Depression is one of the leading causes of disability worldwide. It has been estimated that 1 in 5 people will experience depression during their lifetimes. About 85 percent of people experiencing a first episode of depression will relapse within the next 10 years.
While cognitive therapy and antidepressants that increase serotonin can be effective treatments for depression, these treatments don’t work for more than a third of depressed patients. More recent theories of depression suggest that an imbalance in gut microbiota and dysfunction in the axis connecting the gut and the brain may be involved. This article will explain some of these mechanisms.
The Role of Gut Microbiota
The gut is the largest organ in the human body and contains billions of organisms known as the gut microbiota. In fact, 90 to 95 percent of the cells in the gut are microorganisms, including bacteria, viruses, fungi, and so on. A healthy balance of microorganisms is essential for both mental and physical health.
Unfortunately, aspects of modern life such as high stress, diets high in processed food, antibiotics, pesticides, and sanitized, urban environments have decreased both the amount and richness of healthy gut microbiota, while increasing the amount of unhealthy microorganisms. The latest theories of depression suggest that gut microbiota imbalance could play a major role in this disorder. Depressed patients show a different profile of gut microbiota from healthy people. Their gut microbiota are less diverse and less rich than those of healthy individuals.
How Gut Microbiota Imbalance May Affect Depression
We now know that depression is not just a mental disorder. Depressed patients suffer from many conditions at the same time, including brain dysfunction, immune system dysregulation, and disturbances in stress hormones. Research shows that gut microbiota play a vital role in immunity, hormonal balance, and nervous system functioning.
New theories and research suggest that gut microbiota imbalance may create many of the conditions associated with depression. Gut microbiota influence the development of the HPA axis, which regulates the stress response and is involved in cortisol release. In depressed and chronically stressed people, the HPA-axis can become dysregulated, resulting in excess cortisol (a stress hormone) being circulated.
Gut microbiota also play a role in immune system functioning and regulate the production of chemical messengers called cytokines. An imbalance of pro-inflammatory cytokines can result in chronic inflammation and autoimmune conditions that often co-occur with depression.

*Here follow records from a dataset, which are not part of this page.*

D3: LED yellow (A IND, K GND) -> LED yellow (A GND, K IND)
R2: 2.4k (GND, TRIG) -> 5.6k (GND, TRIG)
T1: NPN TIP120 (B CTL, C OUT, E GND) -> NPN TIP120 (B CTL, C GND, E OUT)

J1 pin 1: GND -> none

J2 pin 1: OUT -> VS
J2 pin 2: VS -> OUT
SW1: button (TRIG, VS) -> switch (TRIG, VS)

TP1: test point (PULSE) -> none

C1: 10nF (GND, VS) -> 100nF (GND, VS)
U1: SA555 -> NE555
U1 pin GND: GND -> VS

Gut microbiota are also involved in nervous system functioning, An imbalance of gut microbiota may affect the level of neurotransmitters such as serotonin, which are known to be implicated in depression. Other research links gut microbiota imbalance to decreased levels of GABA, a brain chemical involved in calming anxiety. The brain and gut may communicate via the vagus nerve, a large nerve that travels throughout the body.
The Leaky Gut
It has been suggested that changes in microbiota resulting from an unhealthy diet, alcohol, and other factors can make the gut lining or epithelium more permeable. The gut epithelium is a kind of wall or barrier that is designed to prevent harmful substances produced by unhealthy gut bacteria from circulating into the body. When the gut becomes “leaky,” chronic inflammation can occur due to an increased production of inflammatory cytokines. Chronic inflammation has also been found in many depressed patients and may partially explain the link between depression and heart disease.
Treatments for Depression Based on Gut Microbiota Imbalance
Some new treatments for depression are designed to regulate gut microbiota. These treatments have shown some success in animal studies and preliminary human studies.

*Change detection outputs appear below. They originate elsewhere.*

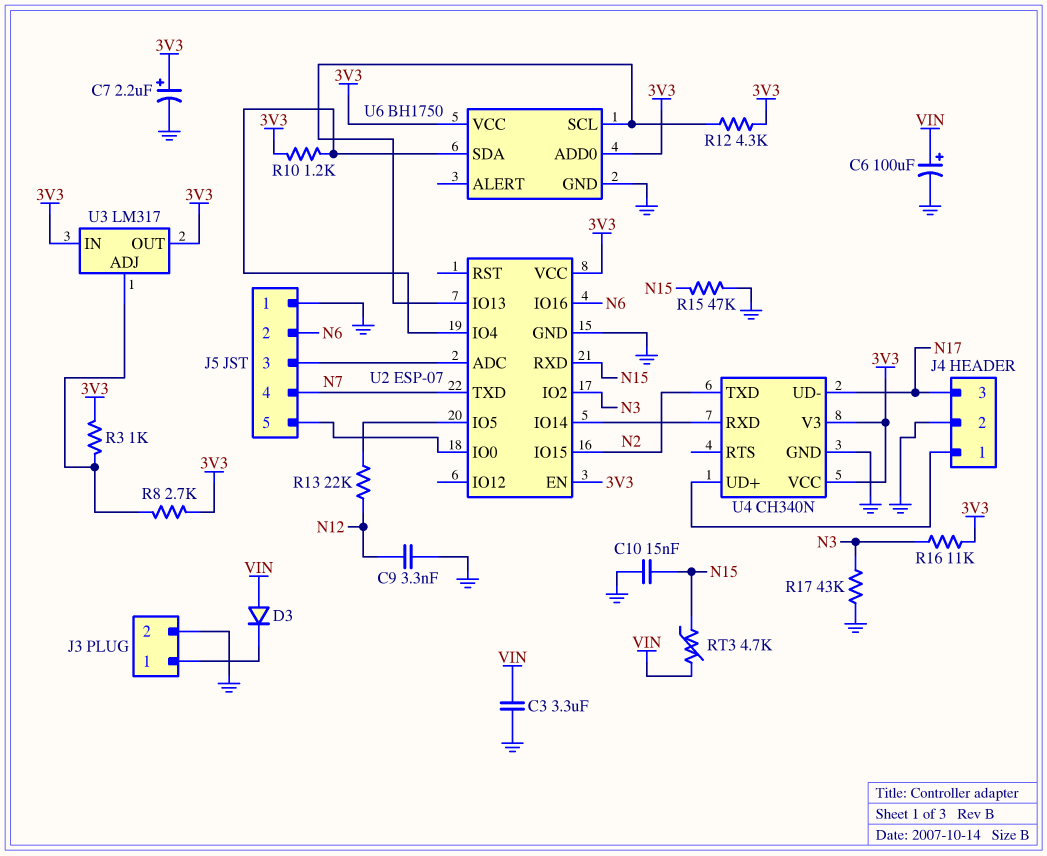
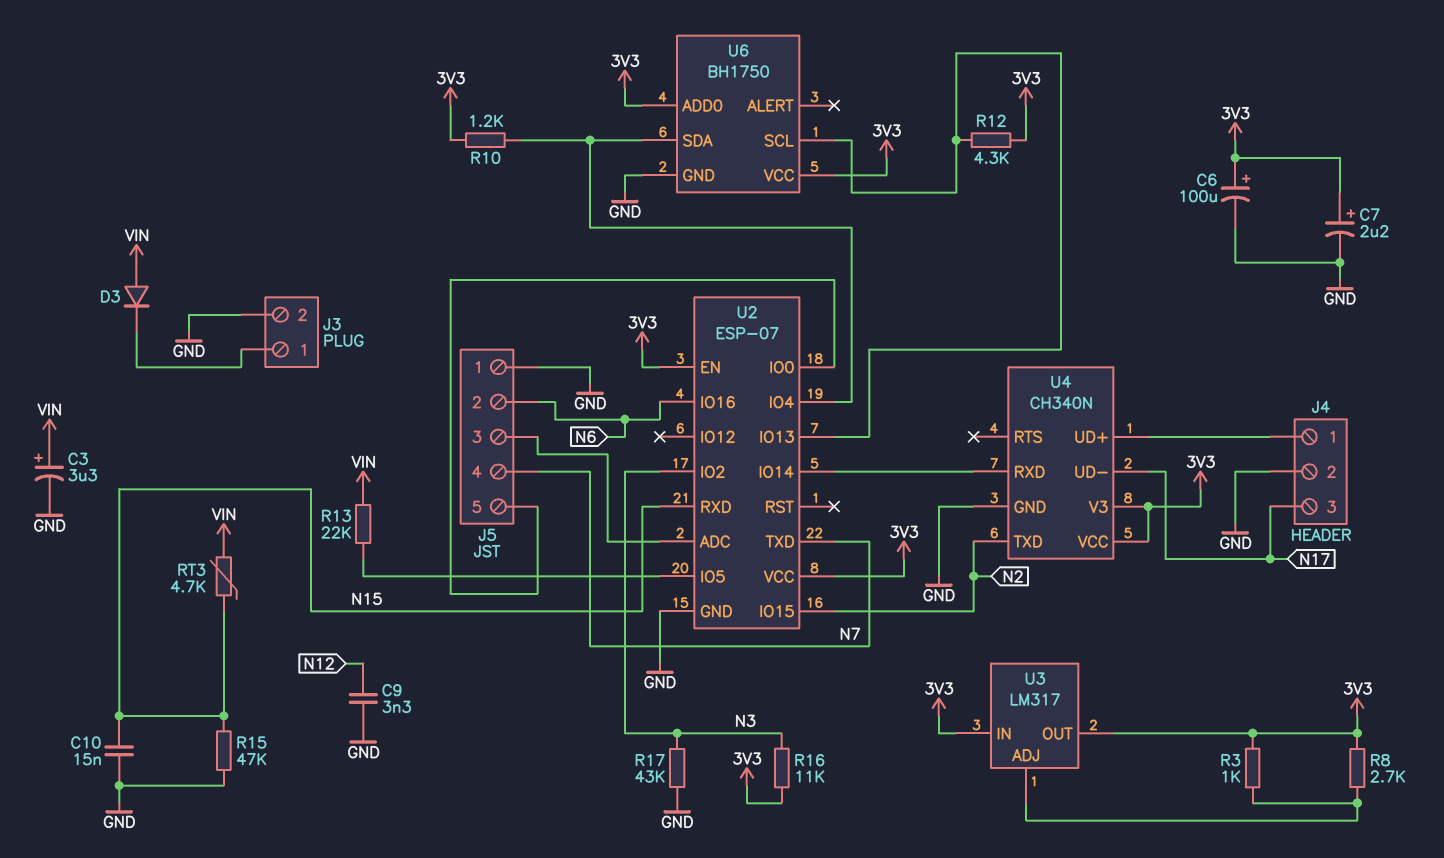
C3: 3.3uF (GND, VIN) -> 3.3uF (plus VIN, minus GND)
C6: 100uF (plus VIN, minus GND) -> 100uF (plus 3V3, minus GND)
R13: 22k (N12, U2/IO5) -> 22k (U2/IO5, VIN)

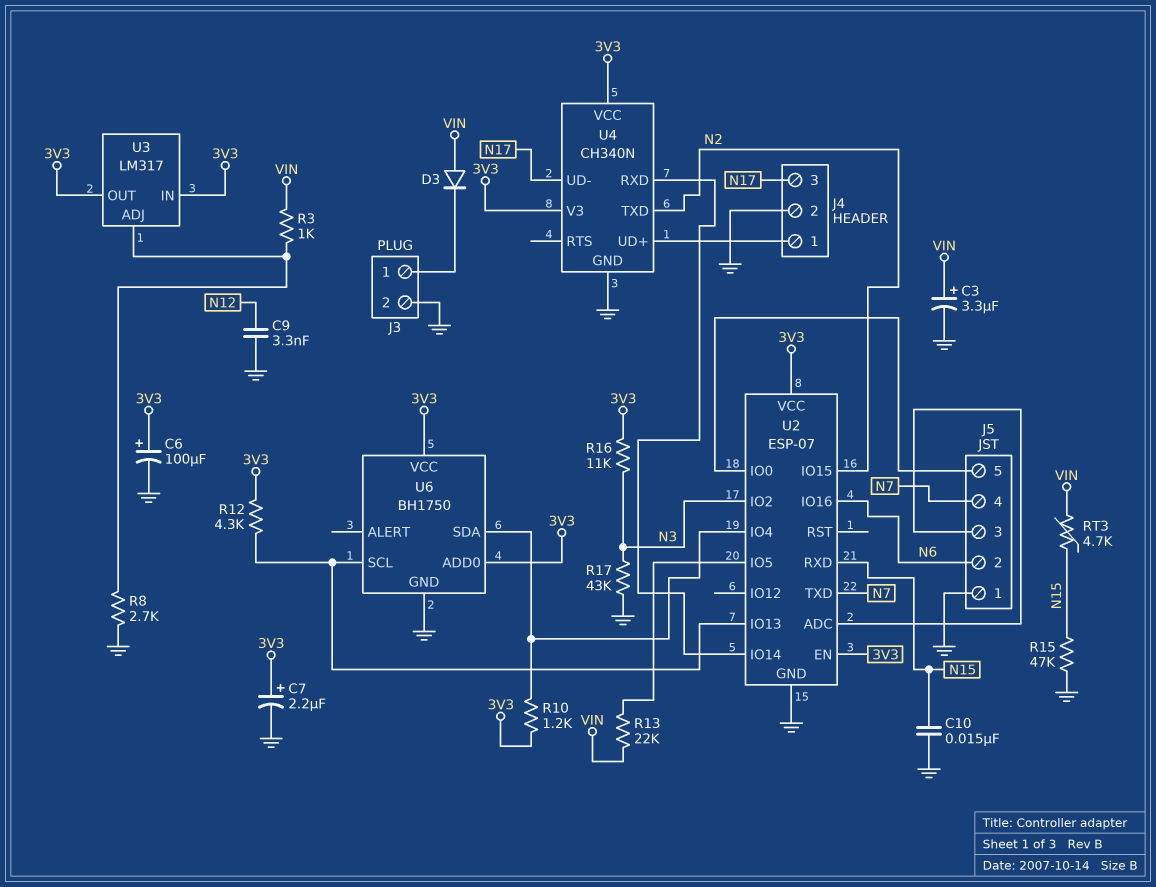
R3: 1k (3V3, U3/ADJ) -> 1k (U3/ADJ, VIN)
R8: 2.7k (3V3, U3/ADJ) -> 2.7k (GND, U3/ADJ)

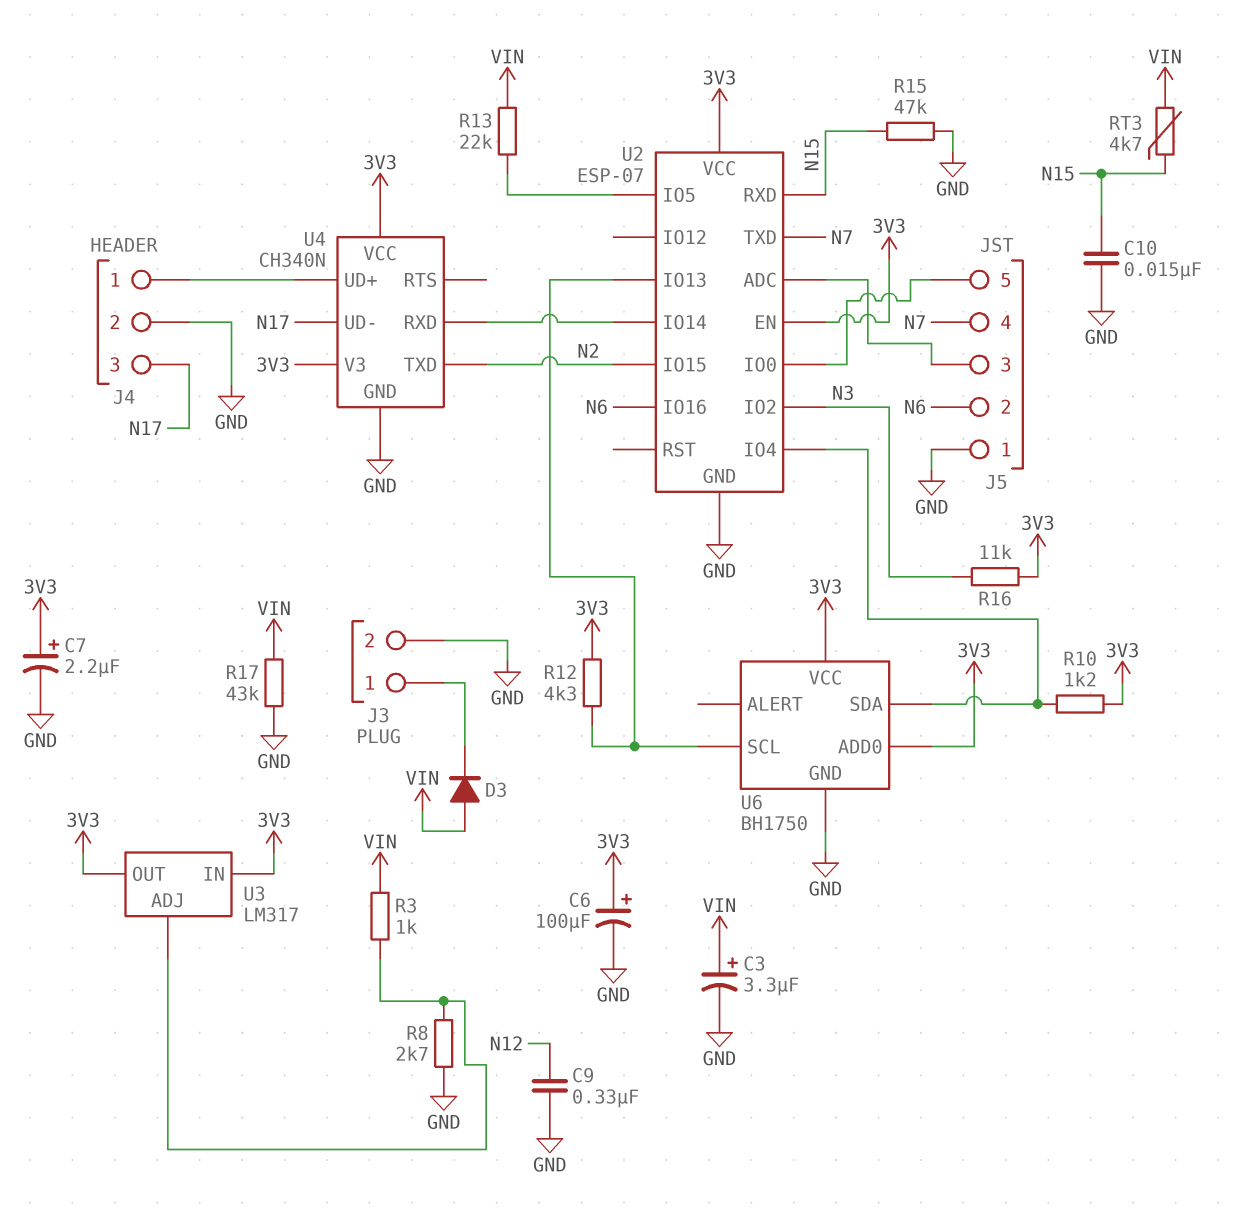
C9: 3.3nF (GND, N12) -> 330nF (GND, N12)
R17: 43k (GND, N3) -> 43k (GND, VIN)

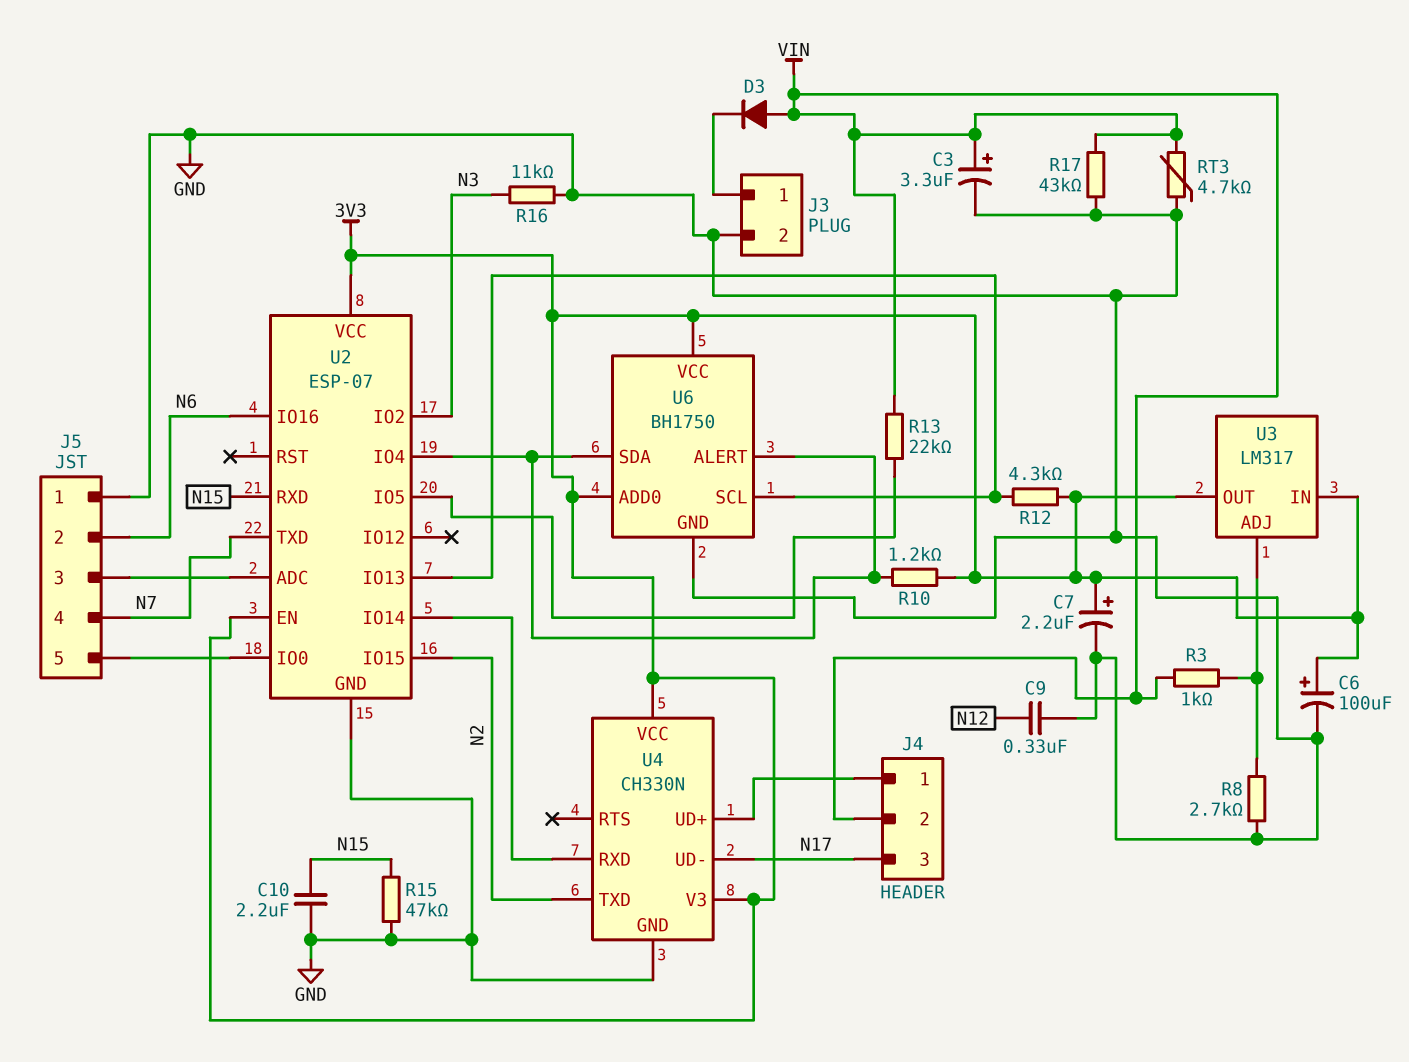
C10: 15nF (GND, N15) -> 2.2uF (GND, N15)
J4 pin 2: GND -> VIN
R16: 11k (3V3, N3) -> 11k (GND, N3)
RT3: 4.7k (N15, VIN) -> 4.7k (GND, VIN)
U4: CH340N -> CH330N
U6 pin ALERT: none -> U2/IO4

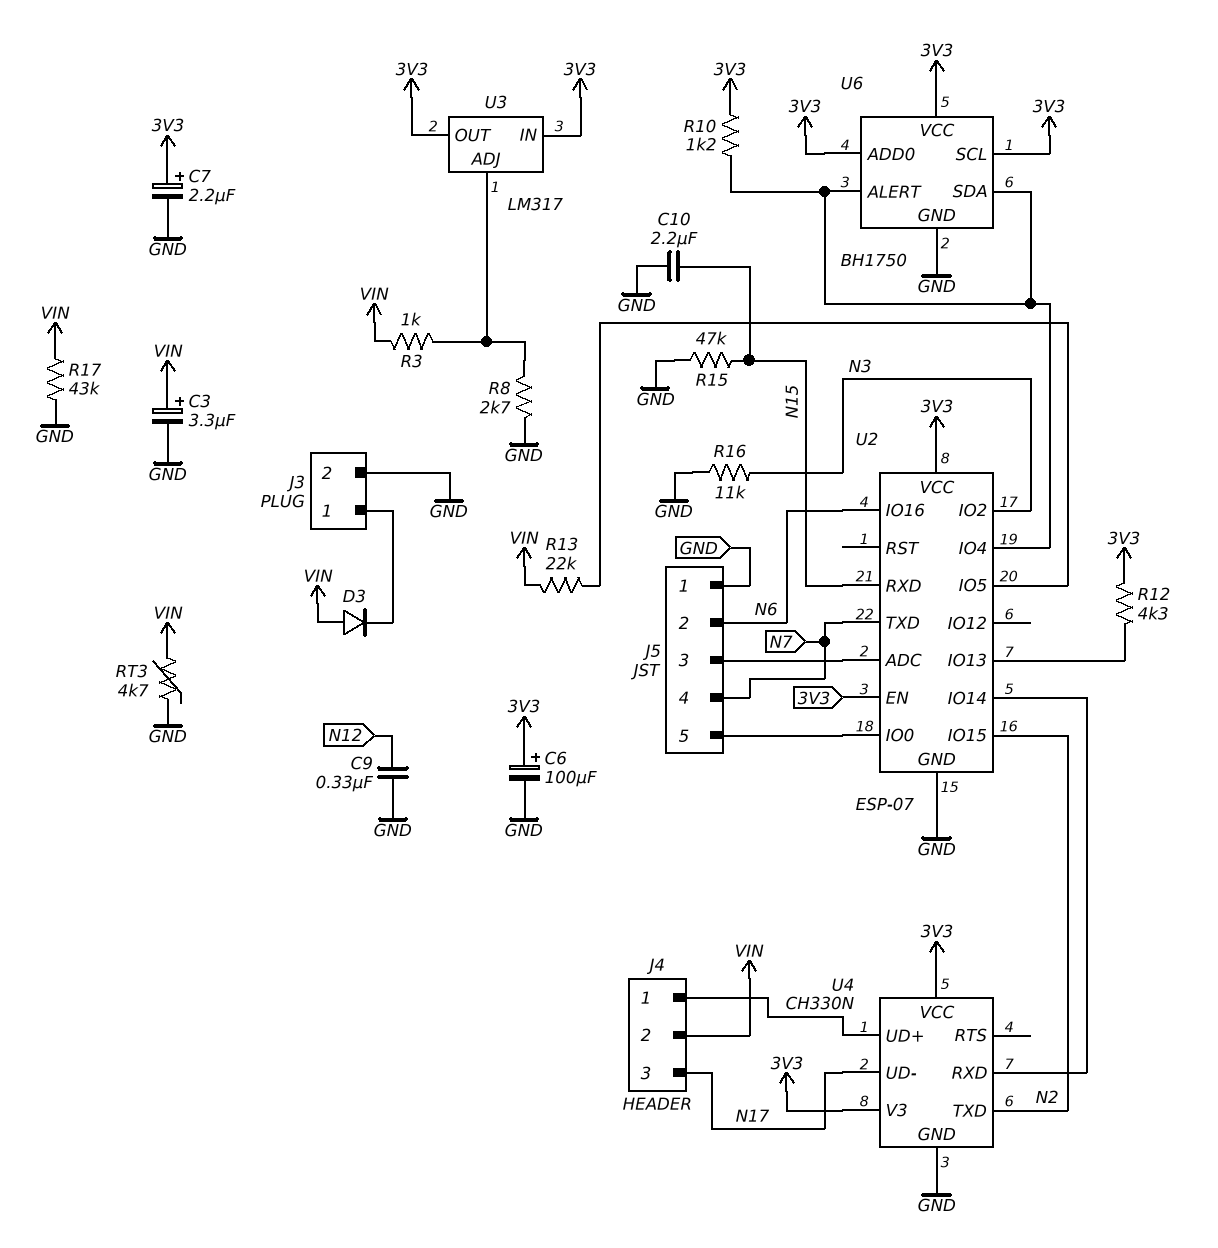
U6 pin SCL: U2/IO13 -> 3V3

Probiotics have been shown in animal studies to reduce inflammatory cytokines. A study published in the British Journal of Nutrition described a trial of 30 volunteers living with depression. These depressed volunteers were given a daily probiotic supplement combining Lactobacillus and Bifidobacterium bacteria for 30 days. At the end of the trial, they had "significantly" reduced symptoms of psychological distress, including depression and anxiety. In addition to supplements, fermented foods like yogurt and pickles contain probiotics.
2. Omega-3 supplements
Some research suggests that omega-3 supplements can beneficially affect the composition of gut microbiota and increase the production of anti-inflammatory compounds, including fatty acids. Some research suggests that gut microbes, fatty acids, and immunity can act together to maintain the integrity of the intestinal wall and reduce leaky gut. Research studies have shown that omega-3 supplements can be helpful for some types of depression. Natural sources of omega-3s include fish, especially fatty fish like salmon, sardines, and mackerel.
New theories of depression emphasize the role of a leaky gut, the gut microbiota, and dysfunction of the gut-brain axis. Some possible mechanisms include gut leakage leading to chronic inflammation, a dysregulated HPA axis resulting in increased cortisol, or changes in brain neurons and neurotransmitters, such as serotonin and GABA. Both probiotics and omega-3’s show some initial promise in balancing gut microbiota and decreasing depression, but research is still in the preliminary stages.
The Gut-Brain Axis: The Missing Link in Depression. Evrensel A, Ceylan ME.Clin Psychopharmacol Neurosci. 2015 Dec 31;13(3):239-44. doi: 10.9758/cpn.2015.13.3.239.